* [Task details]:
What you should output is the data below, unchanged in every character.

[Saved data entries]
-*-

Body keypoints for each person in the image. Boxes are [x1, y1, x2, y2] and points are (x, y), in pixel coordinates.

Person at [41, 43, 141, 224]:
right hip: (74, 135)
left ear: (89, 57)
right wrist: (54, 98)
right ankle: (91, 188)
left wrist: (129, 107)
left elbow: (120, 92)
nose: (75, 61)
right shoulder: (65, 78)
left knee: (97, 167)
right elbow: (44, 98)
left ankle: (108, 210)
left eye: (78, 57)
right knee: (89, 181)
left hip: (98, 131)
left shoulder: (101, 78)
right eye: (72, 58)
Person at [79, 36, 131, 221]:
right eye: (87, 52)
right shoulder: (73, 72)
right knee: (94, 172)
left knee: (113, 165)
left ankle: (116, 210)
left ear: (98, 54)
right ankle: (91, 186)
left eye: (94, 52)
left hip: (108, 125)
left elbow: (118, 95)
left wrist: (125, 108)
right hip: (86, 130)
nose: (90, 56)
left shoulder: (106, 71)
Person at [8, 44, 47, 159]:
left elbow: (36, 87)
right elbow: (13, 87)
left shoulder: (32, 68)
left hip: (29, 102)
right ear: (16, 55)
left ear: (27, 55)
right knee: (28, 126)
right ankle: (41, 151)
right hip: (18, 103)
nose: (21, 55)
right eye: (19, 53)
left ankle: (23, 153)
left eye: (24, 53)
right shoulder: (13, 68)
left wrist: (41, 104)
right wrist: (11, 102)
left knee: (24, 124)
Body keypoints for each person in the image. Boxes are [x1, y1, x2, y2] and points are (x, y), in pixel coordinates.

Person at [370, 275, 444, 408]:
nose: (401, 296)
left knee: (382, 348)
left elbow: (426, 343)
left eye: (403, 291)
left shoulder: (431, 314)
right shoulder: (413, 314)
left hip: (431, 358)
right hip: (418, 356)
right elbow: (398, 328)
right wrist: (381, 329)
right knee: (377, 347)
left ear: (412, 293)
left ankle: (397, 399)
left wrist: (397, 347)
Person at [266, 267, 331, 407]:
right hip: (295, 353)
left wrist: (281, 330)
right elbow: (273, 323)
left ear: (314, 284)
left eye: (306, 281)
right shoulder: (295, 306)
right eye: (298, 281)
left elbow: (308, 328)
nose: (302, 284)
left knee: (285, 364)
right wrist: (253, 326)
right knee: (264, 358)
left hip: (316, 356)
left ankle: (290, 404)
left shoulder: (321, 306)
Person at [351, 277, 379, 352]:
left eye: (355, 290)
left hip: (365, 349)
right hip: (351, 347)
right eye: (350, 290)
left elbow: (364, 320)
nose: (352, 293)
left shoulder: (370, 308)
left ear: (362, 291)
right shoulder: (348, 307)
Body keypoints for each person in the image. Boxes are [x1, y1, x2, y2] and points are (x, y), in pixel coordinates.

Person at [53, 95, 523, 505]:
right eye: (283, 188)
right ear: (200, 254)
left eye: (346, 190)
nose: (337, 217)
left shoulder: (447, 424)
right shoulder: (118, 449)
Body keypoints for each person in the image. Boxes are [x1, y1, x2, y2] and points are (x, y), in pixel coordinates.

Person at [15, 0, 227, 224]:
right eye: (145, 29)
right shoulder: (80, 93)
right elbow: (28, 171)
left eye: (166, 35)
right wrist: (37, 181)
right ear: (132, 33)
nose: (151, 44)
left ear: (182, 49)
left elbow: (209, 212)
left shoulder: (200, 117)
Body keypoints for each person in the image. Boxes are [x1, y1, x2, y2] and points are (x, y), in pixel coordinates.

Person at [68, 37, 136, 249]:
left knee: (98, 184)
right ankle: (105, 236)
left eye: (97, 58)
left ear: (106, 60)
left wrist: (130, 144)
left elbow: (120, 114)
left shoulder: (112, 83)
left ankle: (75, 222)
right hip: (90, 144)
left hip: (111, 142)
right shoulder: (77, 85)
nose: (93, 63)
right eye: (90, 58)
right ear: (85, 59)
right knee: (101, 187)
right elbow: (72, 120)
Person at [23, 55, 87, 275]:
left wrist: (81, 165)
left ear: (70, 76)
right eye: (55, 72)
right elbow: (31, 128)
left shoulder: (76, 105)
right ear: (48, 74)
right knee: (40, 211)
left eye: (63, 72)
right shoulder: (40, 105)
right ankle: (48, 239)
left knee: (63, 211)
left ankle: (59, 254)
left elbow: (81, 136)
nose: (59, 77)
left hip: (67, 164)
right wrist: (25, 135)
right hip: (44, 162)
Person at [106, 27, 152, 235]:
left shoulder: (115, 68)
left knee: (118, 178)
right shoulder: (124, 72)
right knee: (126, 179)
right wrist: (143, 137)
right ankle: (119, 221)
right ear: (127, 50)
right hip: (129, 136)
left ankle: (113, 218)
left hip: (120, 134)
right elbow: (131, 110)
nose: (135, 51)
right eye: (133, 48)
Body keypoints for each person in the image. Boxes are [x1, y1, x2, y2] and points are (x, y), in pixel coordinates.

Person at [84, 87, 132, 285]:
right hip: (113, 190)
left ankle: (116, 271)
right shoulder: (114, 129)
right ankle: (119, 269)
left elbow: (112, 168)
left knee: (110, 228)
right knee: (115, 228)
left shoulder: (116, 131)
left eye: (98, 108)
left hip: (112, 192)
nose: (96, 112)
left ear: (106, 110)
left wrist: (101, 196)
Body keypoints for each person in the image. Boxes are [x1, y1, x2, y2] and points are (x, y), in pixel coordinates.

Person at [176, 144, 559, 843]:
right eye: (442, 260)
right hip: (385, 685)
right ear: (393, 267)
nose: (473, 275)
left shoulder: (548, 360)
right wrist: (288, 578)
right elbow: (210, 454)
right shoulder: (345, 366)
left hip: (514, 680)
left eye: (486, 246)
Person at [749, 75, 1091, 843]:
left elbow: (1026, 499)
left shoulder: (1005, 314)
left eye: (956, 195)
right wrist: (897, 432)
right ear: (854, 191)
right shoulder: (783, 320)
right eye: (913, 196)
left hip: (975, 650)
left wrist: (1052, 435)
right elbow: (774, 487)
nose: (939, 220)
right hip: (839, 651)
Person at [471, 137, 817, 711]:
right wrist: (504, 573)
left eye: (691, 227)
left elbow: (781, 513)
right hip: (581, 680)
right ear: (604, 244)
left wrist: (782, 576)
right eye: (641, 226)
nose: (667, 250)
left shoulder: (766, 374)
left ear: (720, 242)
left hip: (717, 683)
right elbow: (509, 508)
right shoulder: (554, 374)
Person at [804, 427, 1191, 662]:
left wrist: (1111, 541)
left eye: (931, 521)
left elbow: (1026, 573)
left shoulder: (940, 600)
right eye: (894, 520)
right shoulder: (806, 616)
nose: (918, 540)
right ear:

-*-

* [Output]:
Body keypoints for each person in the image. Boxes are [x1, y1, x2, y2] and points are (x, y), in pixel coordinates.

Person at [41, 43, 141, 224]:
right hip: (74, 135)
left ear: (89, 57)
right wrist: (54, 98)
right ankle: (91, 188)
left wrist: (129, 107)
left elbow: (120, 92)
nose: (75, 61)
right shoulder: (65, 78)
left knee: (97, 167)
right elbow: (44, 98)
left ankle: (108, 210)
left eye: (78, 57)
right knee: (89, 181)
left hip: (98, 131)
left shoulder: (101, 78)
right eye: (72, 58)
Person at [79, 36, 131, 221]:
right eye: (87, 52)
right shoulder: (73, 72)
right knee: (94, 172)
left knee: (113, 165)
left ankle: (116, 210)
left ear: (98, 54)
right ankle: (91, 186)
left eye: (94, 52)
left hip: (108, 125)
left elbow: (118, 95)
left wrist: (125, 108)
right hip: (86, 130)
nose: (90, 56)
left shoulder: (106, 71)
Person at [8, 44, 47, 159]:
left elbow: (36, 87)
right elbow: (13, 87)
left shoulder: (32, 68)
left hip: (29, 102)
right ear: (16, 55)
left ear: (27, 55)
right knee: (28, 126)
right ankle: (41, 151)
right hip: (18, 103)
nose: (21, 55)
right eye: (19, 53)
left ankle: (23, 153)
left eye: (24, 53)
right shoulder: (13, 68)
left wrist: (41, 104)
right wrist: (11, 102)
left knee: (24, 124)
Body keypoints for each person in the image. Boxes are [x1, y1, x2, y2] and points are (x, y), in pixel coordinates.

Person at [370, 275, 444, 408]:
nose: (401, 296)
left knee: (382, 348)
left elbow: (426, 343)
left eye: (403, 291)
left shoulder: (431, 314)
right shoulder: (413, 314)
left hip: (431, 358)
right hip: (418, 356)
right elbow: (398, 328)
right wrist: (381, 329)
right knee: (377, 347)
left ear: (412, 293)
left ankle: (397, 399)
left wrist: (397, 347)
Person at [266, 267, 331, 407]:
right hip: (295, 353)
left wrist: (281, 330)
right elbow: (273, 323)
left ear: (314, 284)
left eye: (306, 281)
right shoulder: (295, 306)
right eye: (298, 281)
left elbow: (308, 328)
nose: (302, 284)
left knee: (285, 364)
right wrist: (253, 326)
right knee: (264, 358)
left hip: (316, 356)
left ankle: (290, 404)
left shoulder: (321, 306)
Person at [351, 277, 379, 352]:
left eye: (355, 290)
left hip: (365, 349)
right hip: (351, 347)
right eye: (350, 290)
left elbow: (364, 320)
nose: (352, 293)
left shoulder: (370, 308)
left ear: (362, 291)
right shoulder: (348, 307)
Body keypoints for each person in the image. Boxes are [x1, y1, x2, y2] and points are (x, y), in pixel coordinates.

Person at [53, 95, 523, 505]:
right eye: (283, 188)
right ear: (200, 254)
left eye: (346, 190)
nose: (337, 217)
left shoulder: (447, 424)
right shoulder: (118, 449)
Body keypoints for each person in the image. Boxes are [x1, y1, x2, y2] and points are (x, y), in pixel coordinates.

Person at [15, 0, 227, 224]:
right eye: (145, 29)
right shoulder: (80, 93)
right elbow: (28, 171)
left eye: (166, 35)
right wrist: (37, 181)
right ear: (132, 33)
nose: (151, 44)
left ear: (182, 49)
left elbow: (209, 212)
left shoulder: (200, 117)
Body keypoints for each person in the image. Boxes are [x1, y1, x2, y2] and points are (x, y), in pixel coordinates.

Person at [68, 37, 136, 249]:
left knee: (98, 184)
right ankle: (105, 236)
left eye: (97, 58)
left ear: (106, 60)
left wrist: (130, 144)
left elbow: (120, 114)
left shoulder: (112, 83)
left ankle: (75, 222)
right hip: (90, 144)
left hip: (111, 142)
right shoulder: (77, 85)
nose: (93, 63)
right eye: (90, 58)
right ear: (85, 59)
right knee: (101, 187)
right elbow: (72, 120)
Person at [23, 55, 87, 275]:
left wrist: (81, 165)
left ear: (70, 76)
right eye: (55, 72)
right elbow: (31, 128)
left shoulder: (76, 105)
right ear: (48, 74)
right knee: (40, 211)
left eye: (63, 72)
right shoulder: (40, 105)
right ankle: (48, 239)
left knee: (63, 211)
left ankle: (59, 254)
left elbow: (81, 136)
nose: (59, 77)
left hip: (67, 164)
right wrist: (25, 135)
right hip: (44, 162)
Person at [106, 27, 152, 235]:
left shoulder: (115, 68)
left knee: (118, 178)
right shoulder: (124, 72)
right knee: (126, 179)
right wrist: (143, 137)
right ankle: (119, 221)
right ear: (127, 50)
right hip: (129, 136)
left ankle: (113, 218)
left hip: (120, 134)
right elbow: (131, 110)
nose: (135, 51)
right eye: (133, 48)
Body keypoints for each person in the image. Boxes are [x1, y1, x2, y2] and points are (x, y), in pixel coordinates.

Person at [84, 87, 132, 285]:
right hip: (113, 190)
left ankle: (116, 271)
right shoulder: (114, 129)
right ankle: (119, 269)
left elbow: (112, 168)
left knee: (110, 228)
right knee: (115, 228)
left shoulder: (116, 131)
left eye: (98, 108)
left hip: (112, 192)
nose: (96, 112)
left ear: (106, 110)
left wrist: (101, 196)
Body keypoints for each person in the image. Boxes are [x1, y1, x2, y2] and points are (x, y), in pixel coordinates.

Person at [176, 144, 559, 843]:
right eye: (442, 260)
right hip: (385, 685)
right ear: (393, 267)
nose: (473, 275)
left shoulder: (548, 360)
right wrist: (288, 578)
right elbow: (210, 454)
right shoulder: (345, 366)
left hip: (514, 680)
left eye: (486, 246)
Person at [749, 75, 1091, 843]:
left elbow: (1026, 499)
left shoulder: (1005, 314)
left eye: (956, 195)
right wrist: (897, 432)
right ear: (854, 191)
right shoulder: (783, 320)
right eye: (913, 196)
left hip: (975, 650)
left wrist: (1052, 435)
right elbow: (774, 487)
nose: (939, 220)
right hip: (839, 651)
Person at [471, 137, 817, 711]:
right wrist: (504, 573)
left eye: (691, 227)
left elbow: (781, 513)
right hip: (581, 680)
right ear: (604, 244)
left wrist: (782, 576)
right eye: (641, 226)
nose: (667, 250)
left shoulder: (766, 374)
left ear: (720, 242)
left hip: (717, 683)
right elbow: (509, 508)
right shoulder: (554, 374)
Person at [804, 427, 1191, 662]:
left wrist: (1111, 541)
left eye: (931, 521)
left elbow: (1026, 573)
left shoulder: (940, 600)
right eye: (894, 520)
right shoulder: (806, 616)
nose: (918, 540)
right ear:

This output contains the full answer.